[GIVEN RECORDS — start]

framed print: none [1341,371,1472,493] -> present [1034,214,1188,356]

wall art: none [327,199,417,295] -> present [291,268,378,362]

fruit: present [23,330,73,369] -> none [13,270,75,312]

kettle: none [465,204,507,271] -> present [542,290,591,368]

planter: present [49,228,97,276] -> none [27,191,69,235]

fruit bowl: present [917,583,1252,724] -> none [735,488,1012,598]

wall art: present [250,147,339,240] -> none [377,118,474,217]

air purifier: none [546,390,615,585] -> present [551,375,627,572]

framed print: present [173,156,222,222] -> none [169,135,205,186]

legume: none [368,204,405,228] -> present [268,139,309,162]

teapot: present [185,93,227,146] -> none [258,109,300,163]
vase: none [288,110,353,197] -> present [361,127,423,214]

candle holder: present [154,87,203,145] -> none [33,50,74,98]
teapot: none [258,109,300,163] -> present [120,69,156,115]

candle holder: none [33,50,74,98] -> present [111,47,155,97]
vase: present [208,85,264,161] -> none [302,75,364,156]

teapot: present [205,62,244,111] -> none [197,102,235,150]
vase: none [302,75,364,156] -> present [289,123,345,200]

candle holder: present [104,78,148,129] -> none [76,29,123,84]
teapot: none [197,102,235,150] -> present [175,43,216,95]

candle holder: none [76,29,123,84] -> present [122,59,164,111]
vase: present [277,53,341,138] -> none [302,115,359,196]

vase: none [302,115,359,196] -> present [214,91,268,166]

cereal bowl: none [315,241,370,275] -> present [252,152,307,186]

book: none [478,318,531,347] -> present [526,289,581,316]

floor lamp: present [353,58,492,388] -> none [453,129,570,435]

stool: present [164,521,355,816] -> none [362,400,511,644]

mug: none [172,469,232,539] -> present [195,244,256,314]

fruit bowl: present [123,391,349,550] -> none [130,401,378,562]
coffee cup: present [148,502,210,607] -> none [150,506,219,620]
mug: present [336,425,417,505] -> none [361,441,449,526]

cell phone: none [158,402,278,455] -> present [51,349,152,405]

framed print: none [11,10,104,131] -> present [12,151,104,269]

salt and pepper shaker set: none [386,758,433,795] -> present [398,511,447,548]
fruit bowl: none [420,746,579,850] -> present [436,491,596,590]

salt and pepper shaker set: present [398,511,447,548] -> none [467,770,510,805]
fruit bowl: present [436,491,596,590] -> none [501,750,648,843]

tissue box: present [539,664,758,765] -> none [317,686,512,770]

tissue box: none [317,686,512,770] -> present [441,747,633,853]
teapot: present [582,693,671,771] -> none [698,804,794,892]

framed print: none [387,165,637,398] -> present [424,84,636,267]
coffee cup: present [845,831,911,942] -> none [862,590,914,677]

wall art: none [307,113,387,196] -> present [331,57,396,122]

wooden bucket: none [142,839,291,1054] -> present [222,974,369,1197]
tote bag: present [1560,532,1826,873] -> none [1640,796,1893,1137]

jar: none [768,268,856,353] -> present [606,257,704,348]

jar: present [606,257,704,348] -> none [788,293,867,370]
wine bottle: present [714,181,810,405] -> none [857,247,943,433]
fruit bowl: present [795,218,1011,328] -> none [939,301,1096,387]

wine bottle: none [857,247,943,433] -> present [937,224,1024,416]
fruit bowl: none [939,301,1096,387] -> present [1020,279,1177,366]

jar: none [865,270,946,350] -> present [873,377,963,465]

[GIVEN RECORDS — finish]

• EXERCISE OBJECTIVE:
Within the entries above, find each line where "teapot" appears; copy every one.

• SOLUTION BELOW:
teapot: present [185,93,227,146] -> none [258,109,300,163]
teapot: none [258,109,300,163] -> present [120,69,156,115]
teapot: present [205,62,244,111] -> none [197,102,235,150]
teapot: none [197,102,235,150] -> present [175,43,216,95]
teapot: present [582,693,671,771] -> none [698,804,794,892]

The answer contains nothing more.